Navigating the Vectorspace
What if we reimagined conversations with AI not as sequences of prompts and responses, but as journeys through conceptual space?
Imagine each point in conversation as a state vector - a high-dimensional fingerprint capturing the complete understanding at that moment. Instead of being limited by token counts, we could:
Branch into explorations - create divergent paths through conceptual space from any point
Bookmark states - save particularly important understanding fingerprints for later return
Merge insights - combine learnings from different conversational branches
Backtrack effectively - return to earlier states without losing the insights gained since
This approach solves the context limitation problem through clever state management rather than token counting. The model would maintain coherence across much longer conceptual journeys than current approaches allow.

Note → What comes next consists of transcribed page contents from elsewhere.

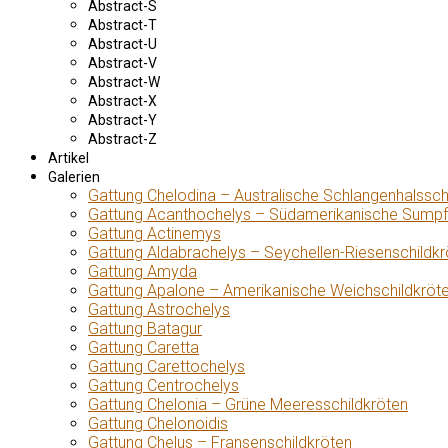
Abstract-S
Abstract-T
Abstract-U
Abstract-V
Abstract-W
Abstract-X
Abstract-Y
Abstract-Z
Artikel
Galerien
Gattung Chelodina – Australische Schlangenhalssch
Gattung Acanthochelys – Südamerikanische Sumpf
Gattung Actinemys
Gattung Aldabrachelys – Seychellen-Riesenschildkr
Gattung Amyda
Gattung Apalone – Amerikanische Weichschildkröt
Gattung Astrochelys
Gattung Batagur
Gattung Caretta
Gattung Carettochelys
Gattung Centrochelys
Gattung Chelonia – Grüne Meeresschildkröten
Gattung Chelonoidis
Gattung Chelus – Fransenschildkröten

Instead of treating the context window as a finite container, we'd treat it as a sliding viewport into a continuous conceptual landscape - keeping the model's attention on the relevant territory while maintaining awareness of the broader journey. This aligns perfectly with how transformer architectures naturally process information - as a flow of tokens with attention across the stream.

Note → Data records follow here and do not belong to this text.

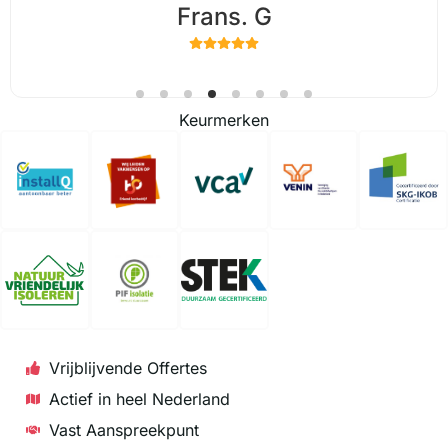
Naud. V
Keurmerken
Vrijblijvende Offertes
Actief in heel Nederland
Vast Aanspreekpunt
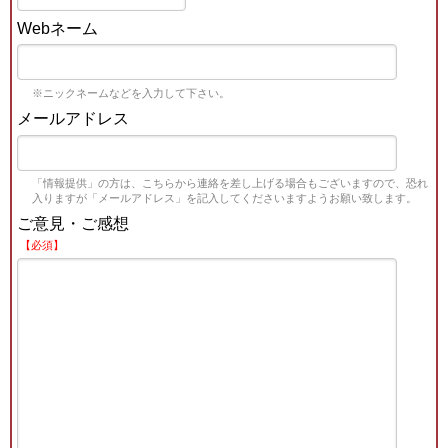
Webネーム
※ニックネームなどを入力して下さい。
メールアドレス
「情報提供」の方は、こちらから連絡を差し上げる場合もございますので、恐れ
入りますが「メールアドレス」を記入してくださいますようお願い致します。
ご意見・ご感想
【必須】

We would have to change our thinking from prompt optimisation to context window programming.
Implementation Pathways
Stanford's DSPy framework offers a glimpse of how we might program such systems. Rather than crafting prompts, DSPy allows developers to define modules with clear input/output signatures allowing users more control over data and how llm generates response. These input output signatures (e.g. landing page content as an input and company name and description as an output) than can be optimised for better performance.
Library doesn't have specific context window programming capabilities but its module based architecture allows more freedom and tools to implement one.
To fully realize vectorspace navigation, we would need:
APIs that expose and allow manipulation of internal model states
Efficient storage and indexing of these high-dimensional vectors
Navigation interfaces that make traversing this space intuitive
Compression techniques that preserve essential understanding while reducing dimensionality
The technical challenges are significant but not insurmountable. Several research threads are already converging on these solutions, from prompt caching systems that store attention states to continuous thought models that operate directly in latent space. While working on this article, new paper on similar topic has been published - Soft thinking.
What's particularly promising is that this approach doesn't require fundamentally new architectures - just new interfaces to existing ones. The models already create and manipulate these state vectors internally. We simply need to expose those capabilities at the API level and create interfaces that let us navigate them effectively.
Beyond Prompting
Prompt engineering has served us well as a first interface to these powerful models. But it as a transitional technology - not the destination. The future belongs to interfaces that embrace the flow of thought rather than treating it as discrete moments.
By treating context windows not as finite containers but as sliding viewports into a continuous landscape of understanding, we can unlock the true potential of these systems as extensions of human cognition.
The chat interface was revolutionary in making AI accessible to millions. Now we need a similar revolution in how we navigate and explore with these systems - one that aligns with both how humans think and how transformer architectures process information.
Thinking is not about crafting the perfect snapshot. Thinking is flow.